▶ Übungsaufgaben:
[1] Gib den Abschnitt des untersuchten Textes wieder, beginnend mit „Solange der Meister“ und weiter bis einschließlich „wahre Befriedigung bringen.“. Ersetze darin „Menschheit“ durch „Welt“.
[2] Beantworte die folgenden Fragen zum untersuchten Text:
(a) Was bedeutet laut Text die größte Versuchung?
(b) Was soll man suchen statt der Dinge, die Gott geben kann?
(c) Was darf einen nicht von einem einmal gefassten Entschluss abbringen?

▶ Untersuchter Text:
Unsere eigene Natur ist so niedrig, eitel und ehrgeizig, so erfüllt von ihren Begierden, Vorurteilen und Meinungen, dass sie rettungslos zugrunde gehen würde, wenn sie nicht Versuchungen in Schranken halten würde; wir werden Versuchungen ausgesetzt, damit wir uns selbst kennen lernen und demütig sind. Wisse, dass es die größte Versuchung bedeutet, keine Versuchungen zu erleben, und darum sei froh, wenn sie über dich kommen und widerstehe ihnen entsagend, friedvoll und standhaft.

 

Sei dir klar darüber, dass du nichts für dich selbst tun darfst, dass dir aber bestimmte Pflichten von der Gottheit auferlegt sind, die du erfüllen musst. Suche Gott selbst und nicht Dinge, die er geben kann. Was zu tun ist, muss getan werden, aber nicht, um die Früchte des Tuns zu genießen. Wenn wir alle Handlungen in der festen Überzeugung ausführen, dass sie für uns selbst von keinerlei Wert sind, sondern dass wir sie nur ausführen, weil sie einfach ausgeführt werden müssen - mit anderen Worten, weil es in unserer Natur liegt, tätig zu sein -, dann wird die ichsüchtige Persönlichkeit in uns schwächer und schwächer werden, bis sie schließlich ganz still wird und jener Erkenntnis Raum gibt, die das wahre Selbst offenbart und es in all seinem Glanz erstrahlen lässt.

 

Du darfst es weder einer Freude noch einem Schmerz erlauben, dich von einem einmal gefassten Entschluss abzubringen.

 

Solange der Meister dich nicht aufruft, bei ihm zu sein, verweile bei der Menschheit und wirke selbstlos für ihren Fortschritt. Das allein kann wahre Befriedigung bringen.

▶ Gegebene Daten:

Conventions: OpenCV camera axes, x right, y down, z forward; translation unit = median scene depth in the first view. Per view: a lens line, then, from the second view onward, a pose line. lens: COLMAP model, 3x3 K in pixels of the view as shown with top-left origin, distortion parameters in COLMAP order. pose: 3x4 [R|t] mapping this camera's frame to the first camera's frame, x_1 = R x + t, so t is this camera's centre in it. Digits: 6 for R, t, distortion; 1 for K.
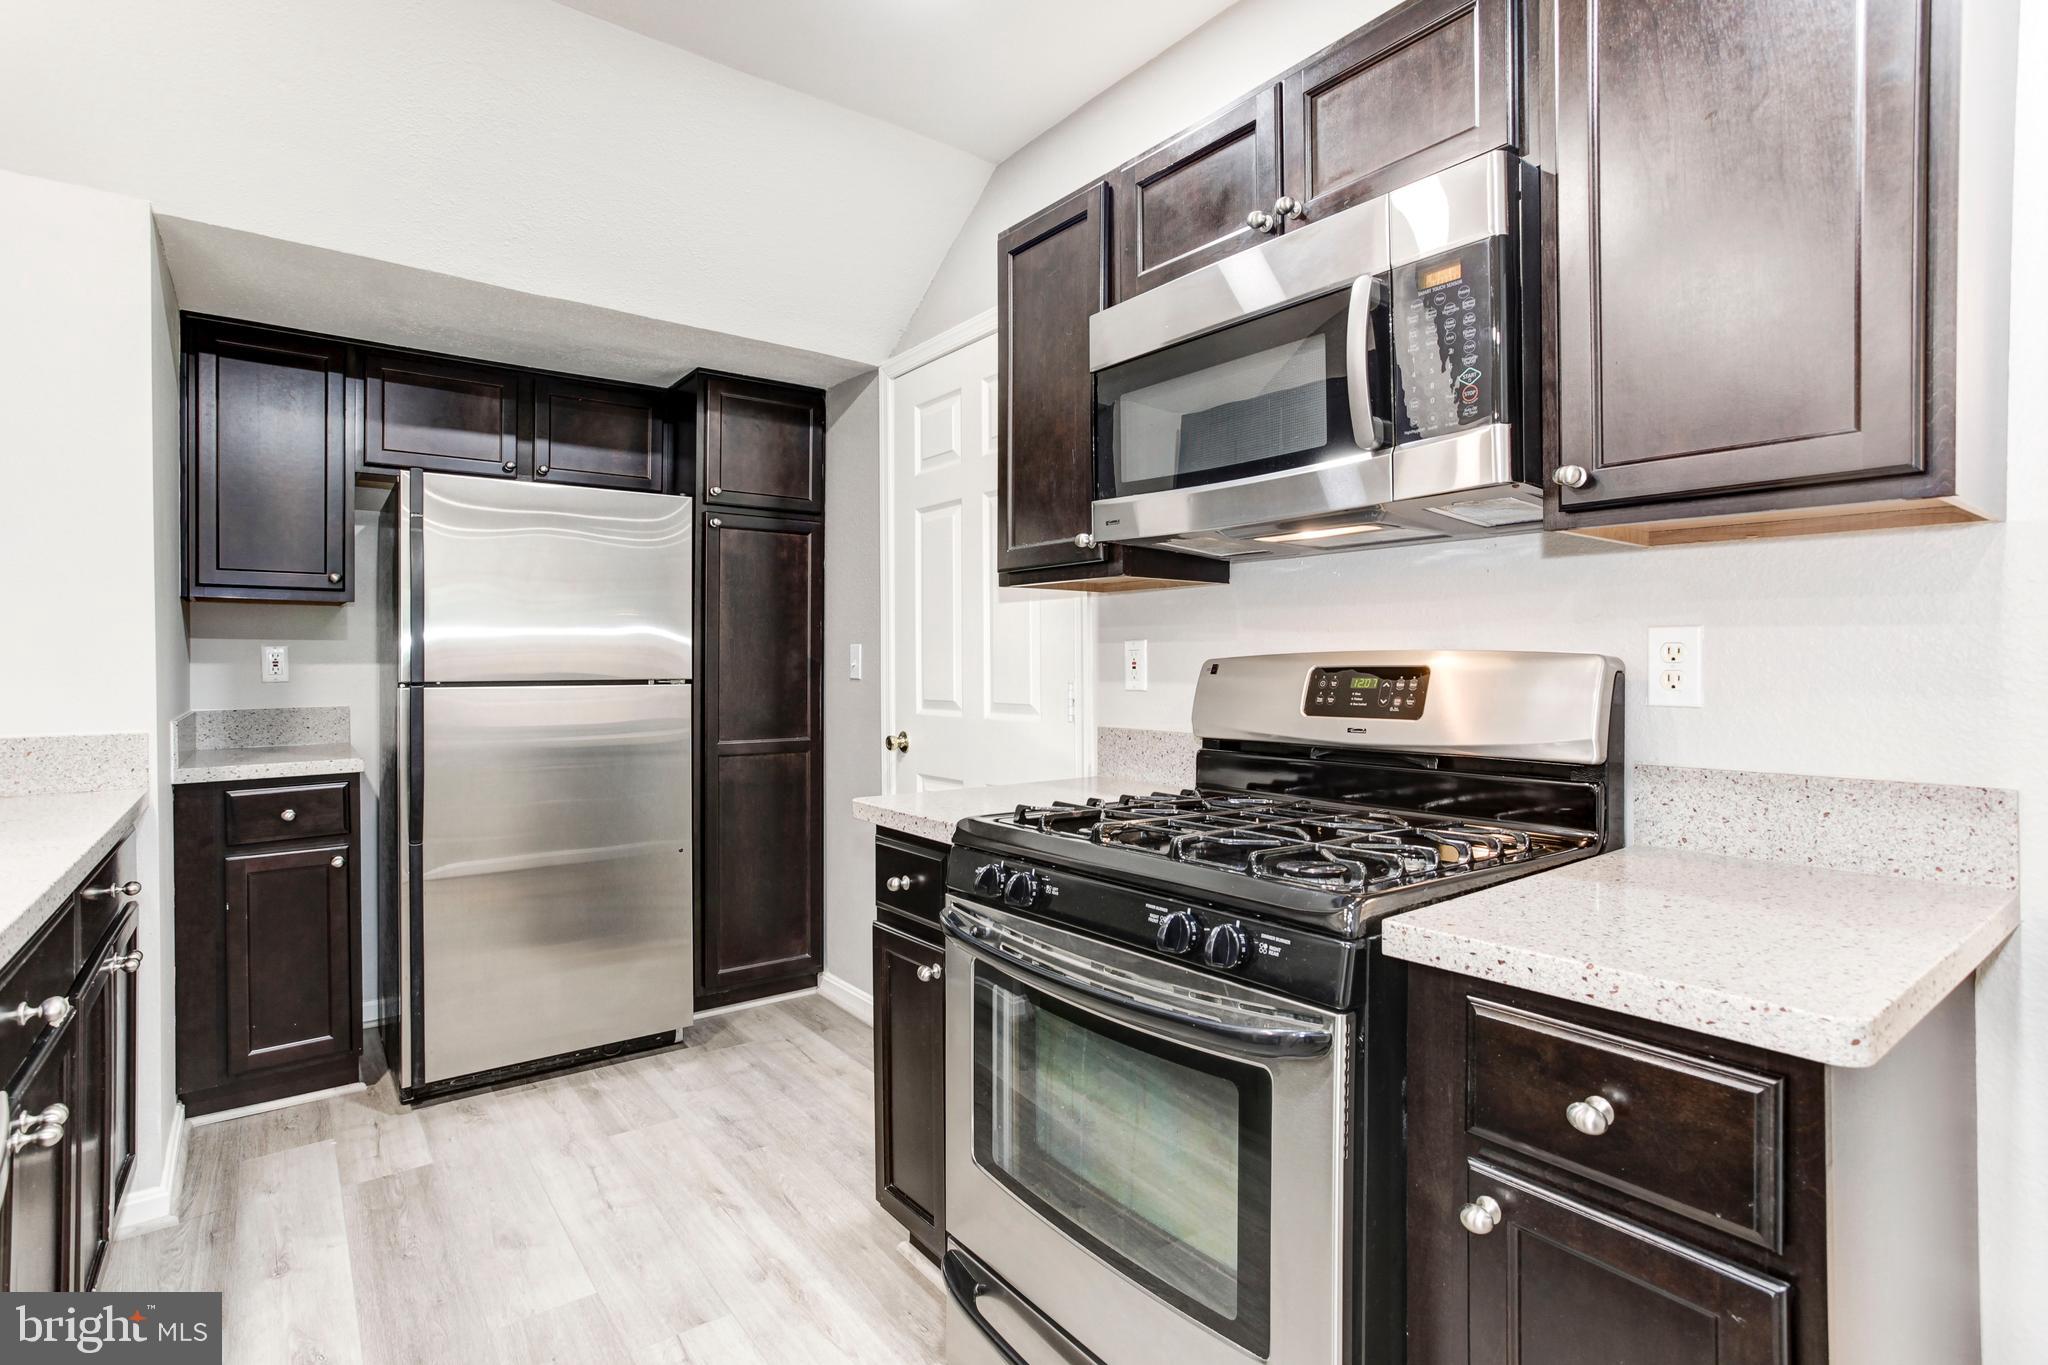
lens RADIAL K [[1003.5, 0, 1024.6], [0, 1003.5, 657.0], [0, 0, 1]] dist [-0.058417, 0.036754]
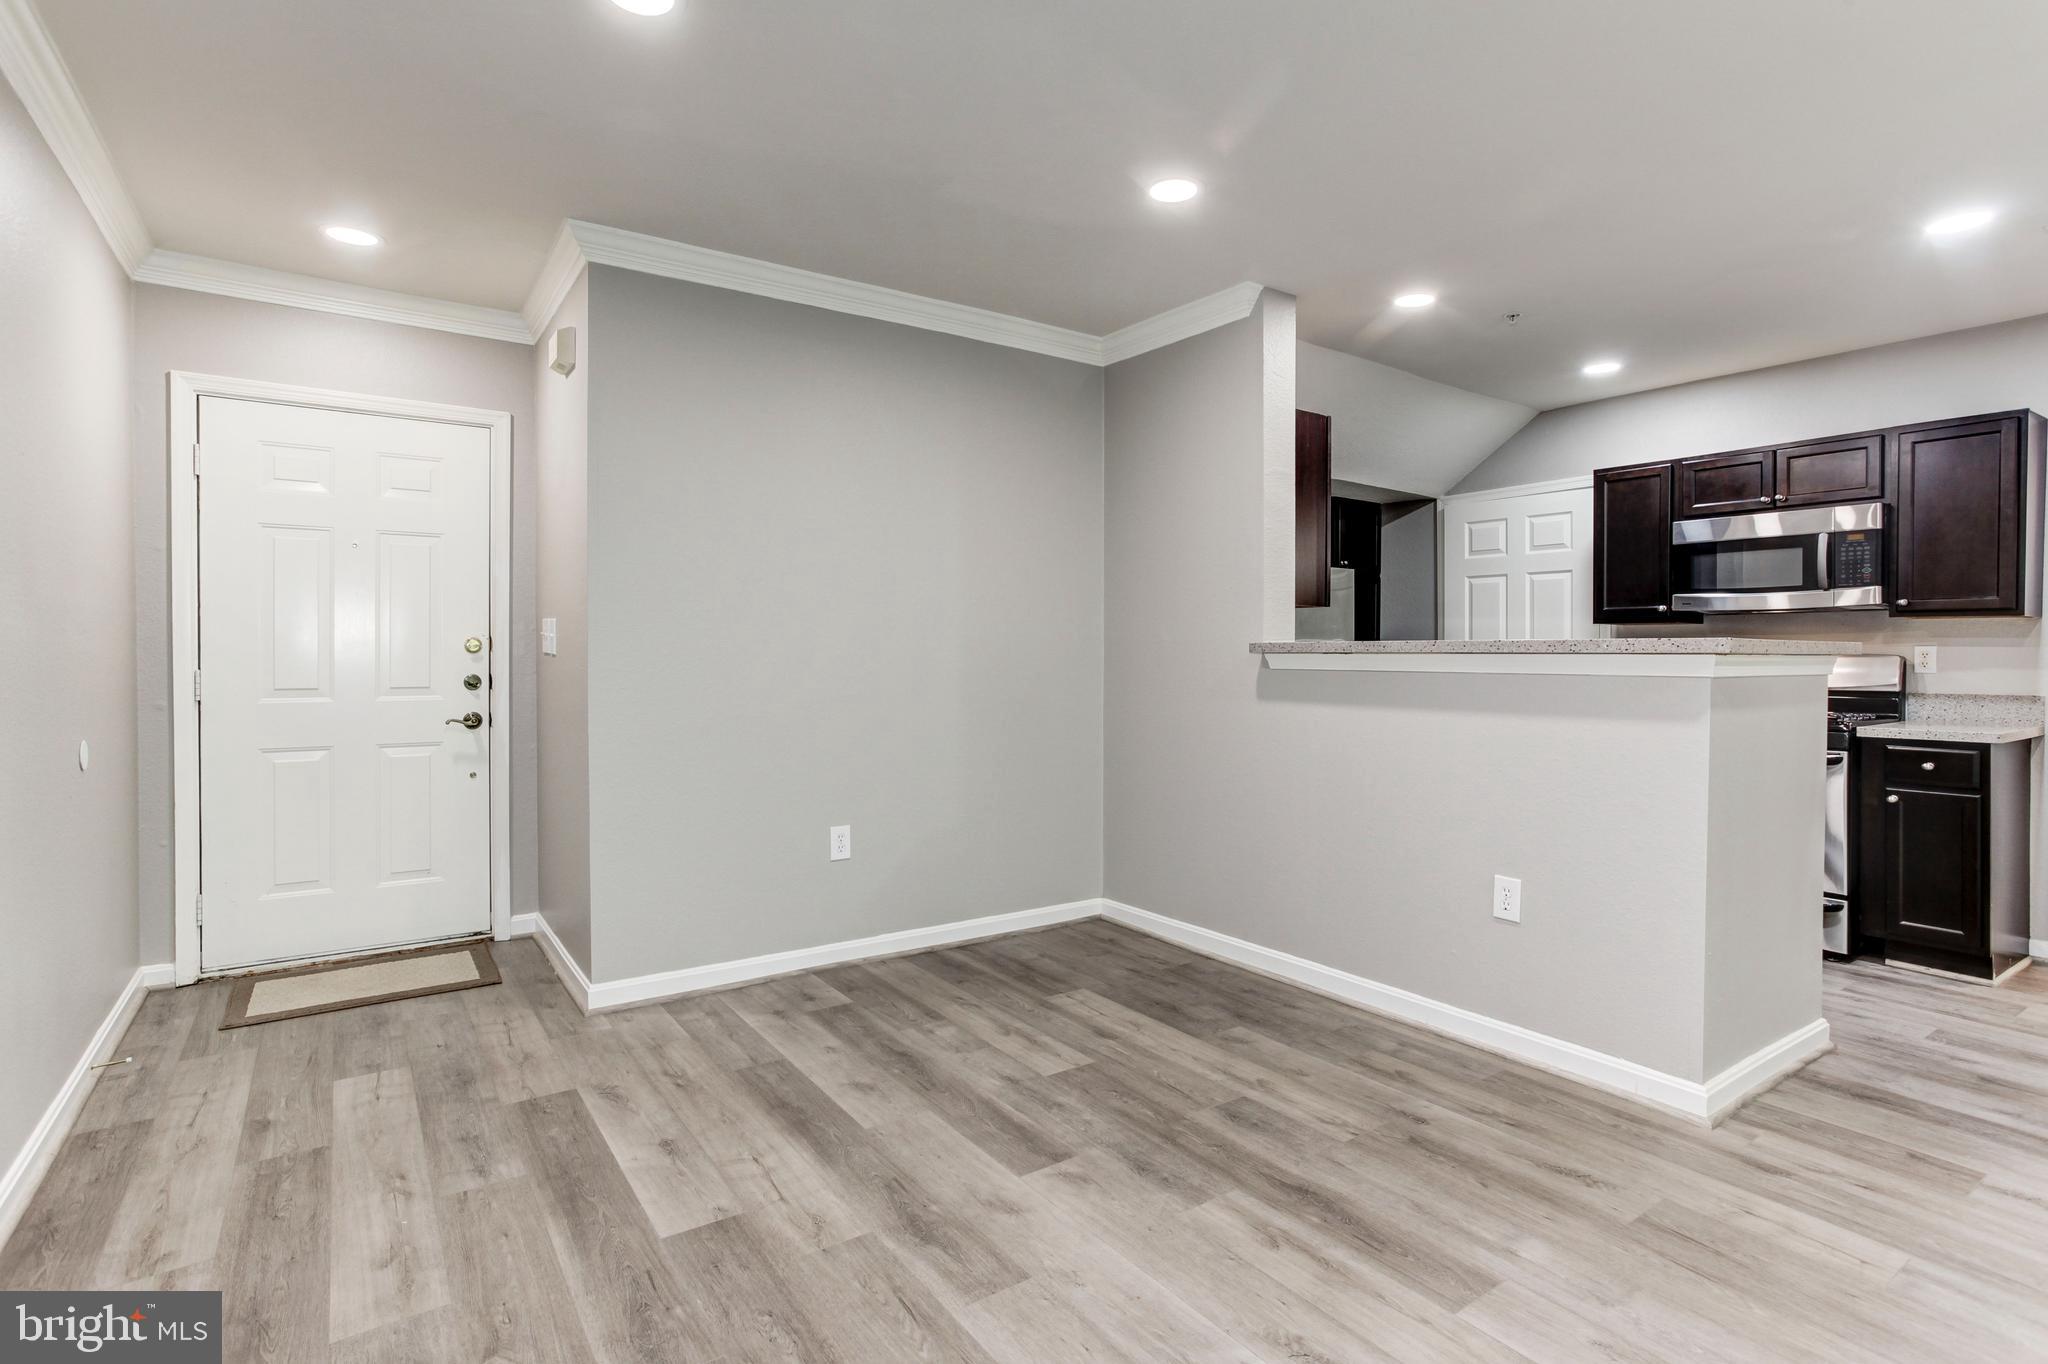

▶ Lösungen:
[1]
Solange der Meister dich nicht aufruft, bei ihm zu sein, verweile bei der Welt und wirke selbstlos für ihren Fortschritt. Das allein kann wahre Befriedigung bringen.

[2]
(a) Keine Versuchungen zu erleben.
(b) Gott selbst.
(c) Weder eine Freude noch ein Schmerz.